Mário Nogueira afirma que “é absolutamente inaceitável que um Governo que diz que respeita as regras do Estado de direito democrático esteja a violá-las”, que os sindicatos não vão “de forma alguma pactuar” e que a nota informativa “mostra que o Governo está a ver chegar o dia 18 [primeiro dia da greve às avaliações também convocada pela Fenprof] e sabe que as escolas vão todas parar”.

O Ministério da Educação enviou às escolas uma nota informativa onde faz saber que todos os alunos iriam fazer provas finais e exames nacionais, independentemente de já terem, ou não, as notas internas finais lançadas. Este atraso na divulgação das notas internas prende-se com a atual greve às avaliações, convocada pelo Sindicato de Todos os Professores (S.T.O.P.) e que, segundo o mesmo, já bloquearam centenas de reuniões de conselhos de turma. Note-se que os conselhos de turma só se podem realizar com a presença de todos os professores e, na impossibilidade de estes se realizarem, os mesmos são forçosamente adiadas por 48 horas.

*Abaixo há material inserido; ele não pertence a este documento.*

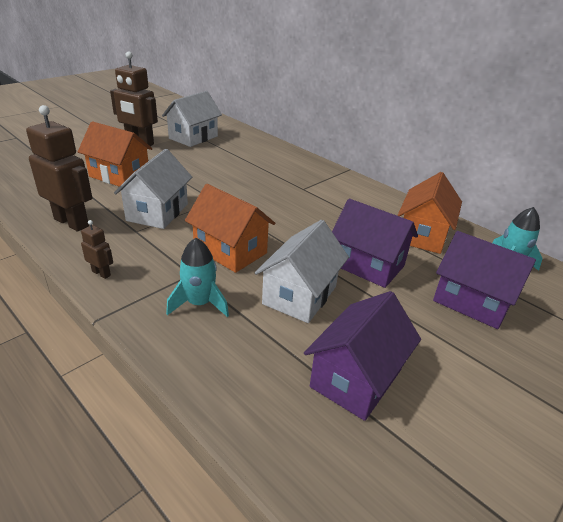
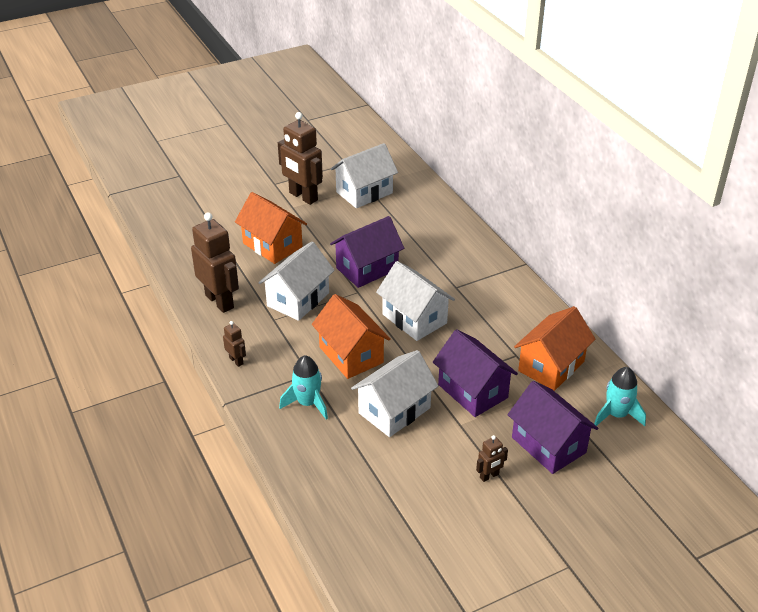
camera: 20 degrees right, 5 degrees up
(279, 214) = (414, 319): none -> white house
(356, 378) = (405, 488): purple house -> purple house (367, 269)
(438, 344) = (489, 476): none -> brown robot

As orientações do Ministério da Educação dizem que, no caso de as reuniões serem adiadas uma segunda vez, estas deverão ter lugar nas 24 horas seguintes, na qual o diretor de turma (ou pessoa que o substitua) “deve recolher antecipadamente todos os elementos referentes à avaliação de cada aluno fornecidos por todos os professores”, lê-se na carta.

“O Ministério da Educação parece estar numa espiral de desespero e nessa espiral a dar informações ilegais, só para quem está a delirar pode pensar que elas são para aplicar. Essa nota só mostra que o ME está a entrar em desespero”, disse Mário Nogueira. “Os professores só são obrigados a disponibilizar essa informação nas reuniões que se realizam, seja à 1.ª ou à 15.ª. O que temos dito aos colegas é que neste contexto da greve não lancem coisa nenhuma, porque não incorrem em qualquer problema. A greve não é uma falta, é a suspensão do vínculo entre o trabalhador e a entidade patronal. Num dia de greve ninguém está sujeito a qualquer tipo de dever”.